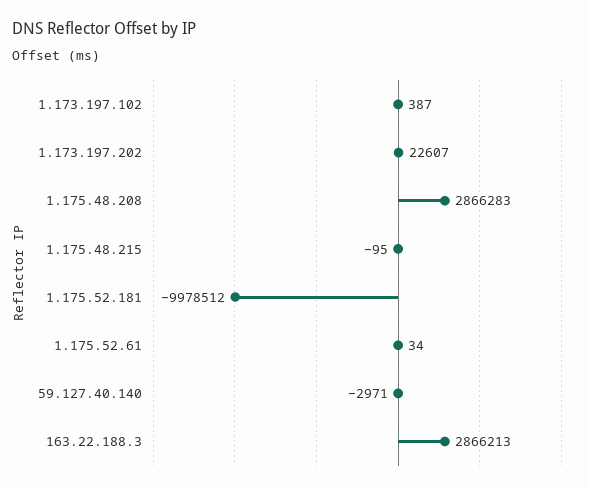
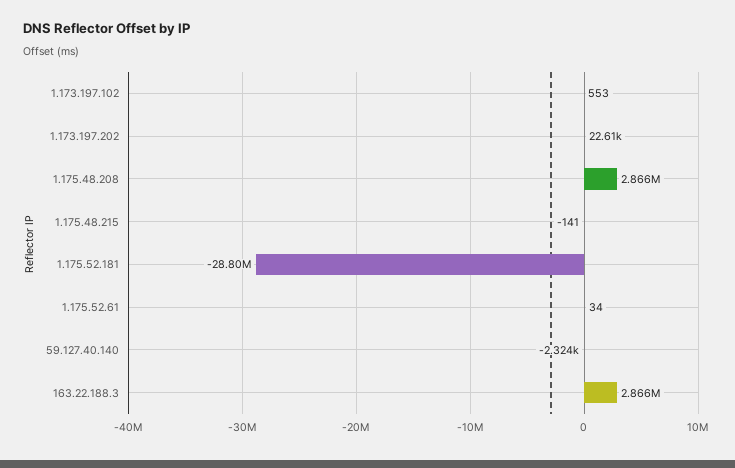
  {
-   "1.173.197.102": 387,
+   "1.173.197.102": 553,
    "1.173.197.202": 22607,
    "1.175.48.208": 2866283,
-   "1.175.48.215": -95,
+   "1.175.48.215": -141,
-   "1.175.52.181": -9978512,
+   "1.175.52.181": -28800000,
    "1.175.52.61": 34,
-   "59.127.40.140": -2971,
+   "59.127.40.140": -2324,
    "163.22.188.3": 2866213
  }

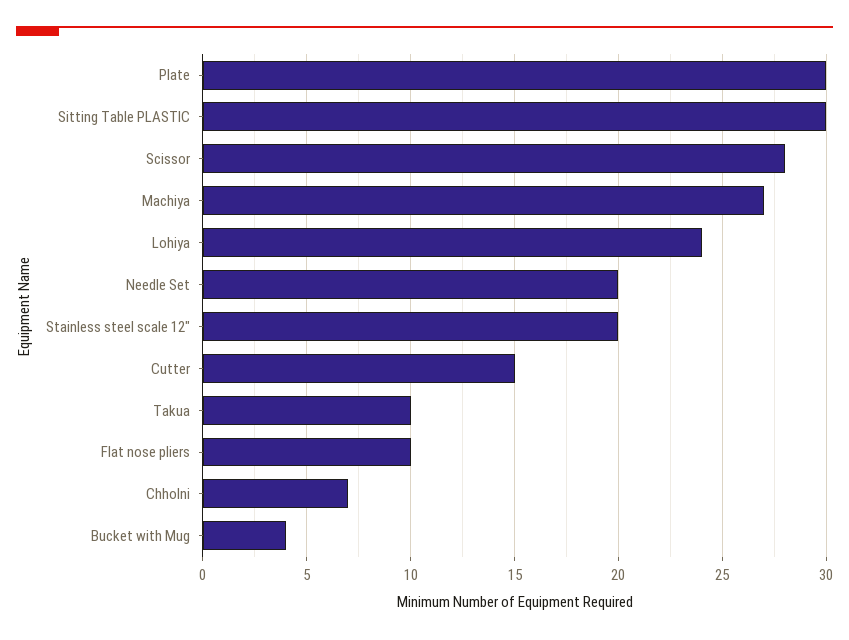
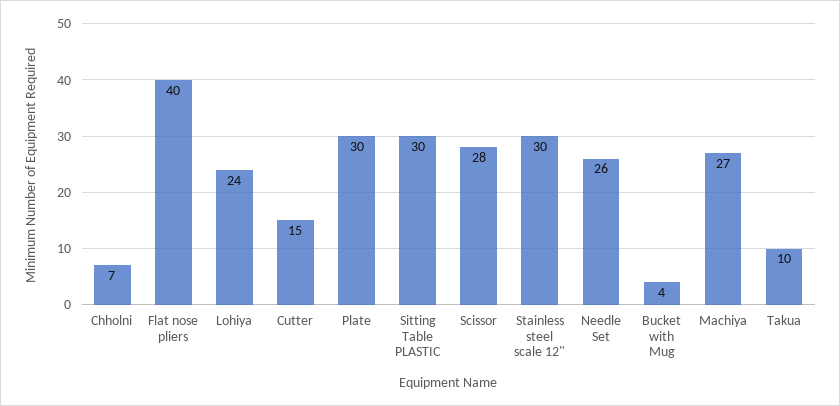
  {
    "Plate": 30,
    "Sitting Table PLASTIC": 30,
    "Scissor": 28,
    "Machiya": 27,
    "Lohiya": 24,
-   "Needle Set": 20,
+   "Needle Set": 26,
-   "Stainless steel scale 12\"": 20,
+   "Stainless steel scale 12\"": 30,
    "Cutter": 15,
    "Takua": 10,
-   "Flat nose pliers": 10,
+   "Flat nose pliers": 40,
    "Chholni": 7,
    "Bucket with Mug": 4
  }

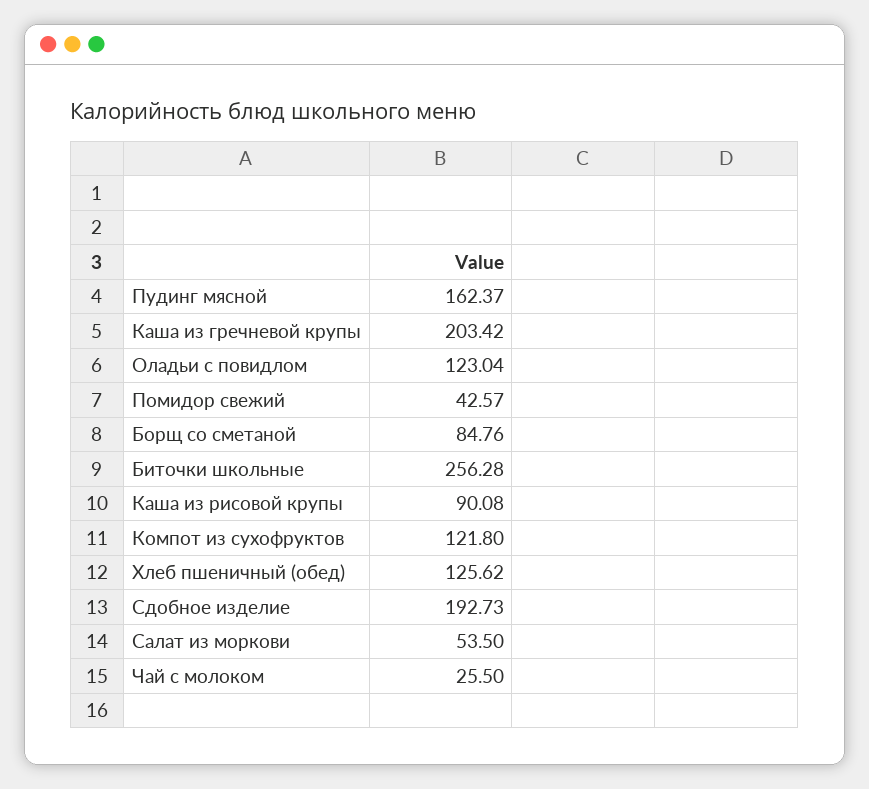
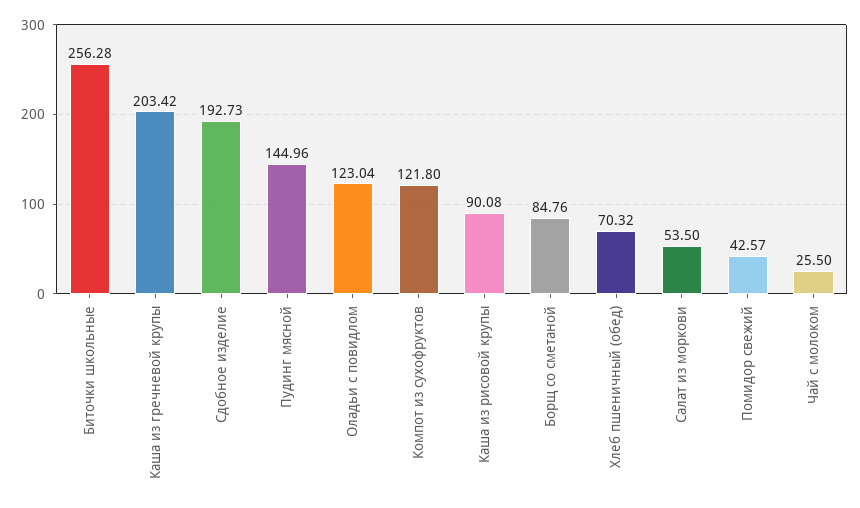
  {
-   "Пудинг мясной": 162.37,
+   "Пудинг мясной": 144.96,
    "Каша из гречневой крупы": 203.42,
    "Оладьи с повидлом": 123.04,
    "Помидор свежий": 42.57,
    "Борщ со сметаной": 84.76,
    "Биточки школьные": 256.28,
    "Каша из рисовой крупы": 90.08,
    "Компот из сухофруктов": 121.8,
-   "Хлеб пшеничный (обед)": 125.62,
+   "Хлеб пшеничный (обед)": 70.32,
    "Сдобное изделие": 192.73,
    "Салат из моркови": 53.5,
    "Чай с молоком": 25.5
  }

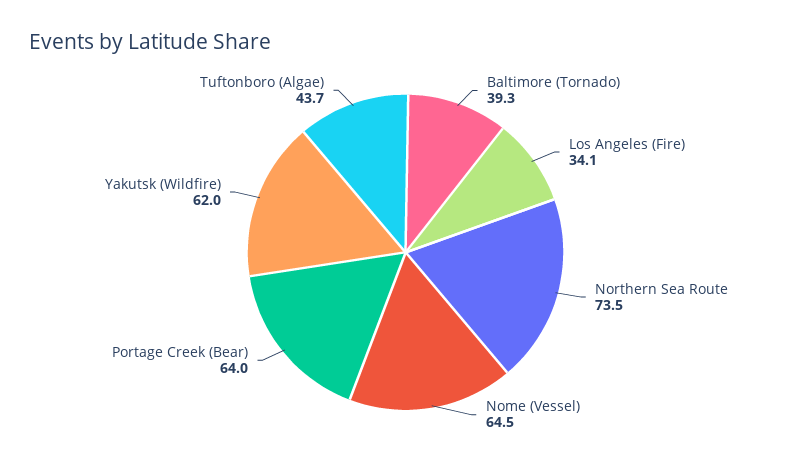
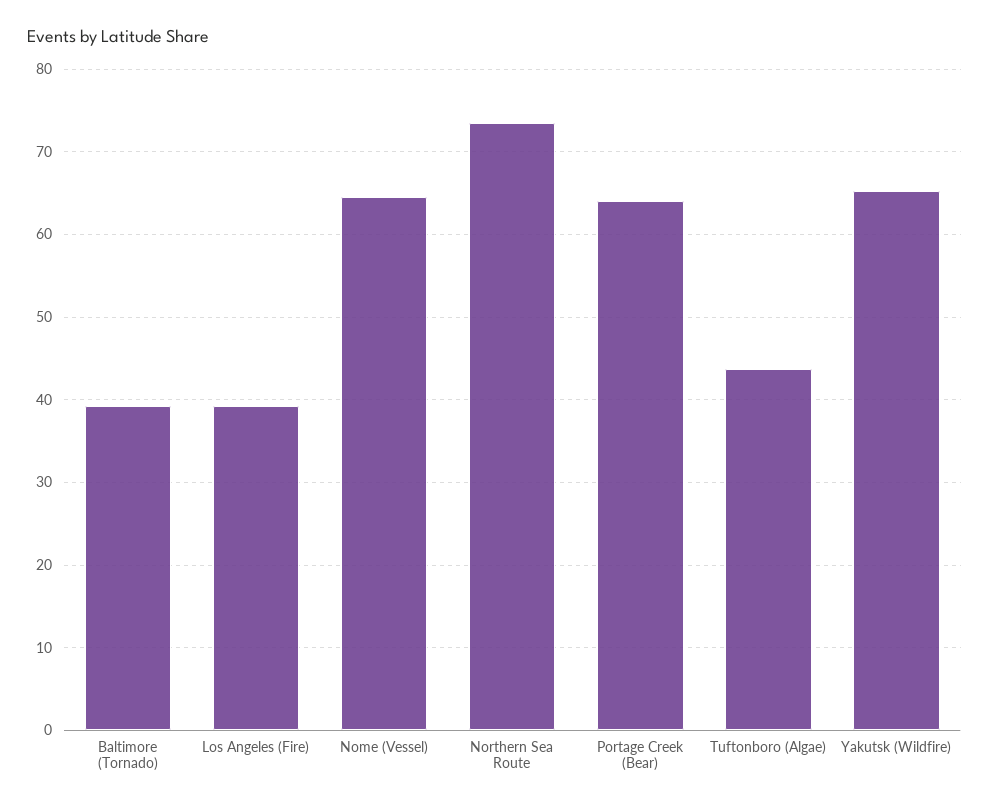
  {
    "Baltimore (Tornado)": 39.3,
-   "Los Angeles (Fire)": 34.1,
+   "Los Angeles (Fire)": 39,
    "Northern Sea Route": 73.5,
    "Nome (Vessel)": 64.5,
    "Portage Creek (Bear)": 64,
-   "Yakutsk (Wildfire)": 62,
+   "Yakutsk (Wildfire)": 65,
    "Tuftonboro (Algae)": 43.7
  }

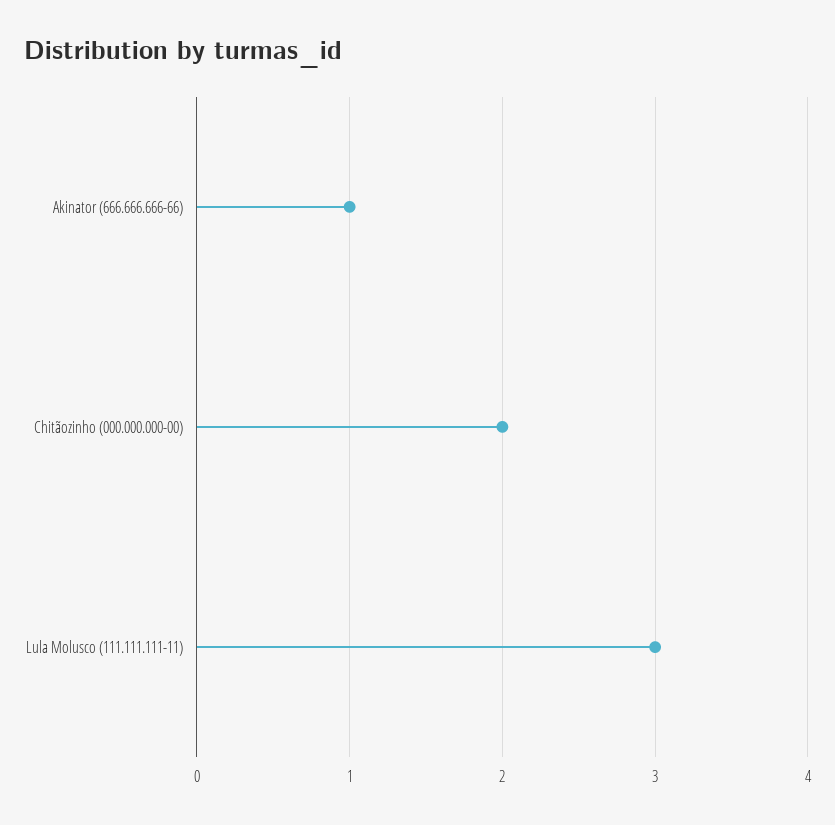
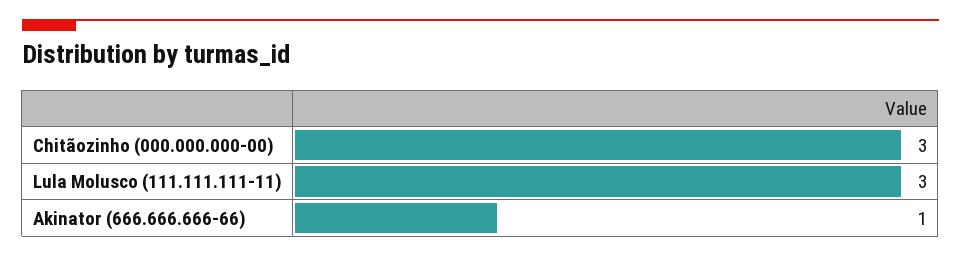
  {
    "Akinator (666.666.666-66)": 1,
-   "Chitãozinho (000.000.000-00)": 2,
+   "Chitãozinho (000.000.000-00)": 3,
    "Lula Molusco (111.111.111-11)": 3
  }

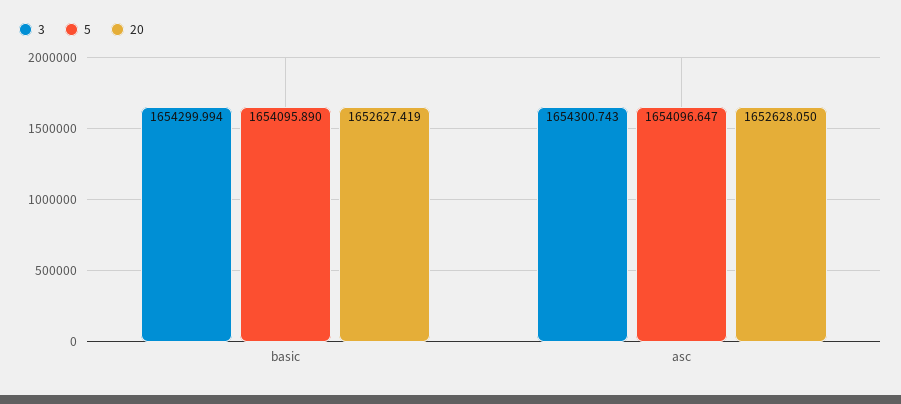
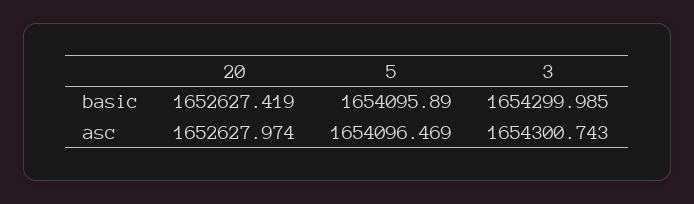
  {
    "3": {
-     "basic": 1654299.994,
+     "basic": 1654299.985,
      "asc": 1654300.743
    },
    "5": {
      "basic": 1654095.89,
-     "asc": 1654096.647
+     "asc": 1654096.469
    },
    "20": {
      "basic": 1652627.419,
-     "asc": 1652628.05
+     "asc": 1652627.974
    }
  }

Exercise prompt —
In the entries above, identify each line that includes the string "steel", then copy it.

Written solution —
-   "Stainless steel scale 12\"": 20,
+   "Stainless steel scale 12\"": 30,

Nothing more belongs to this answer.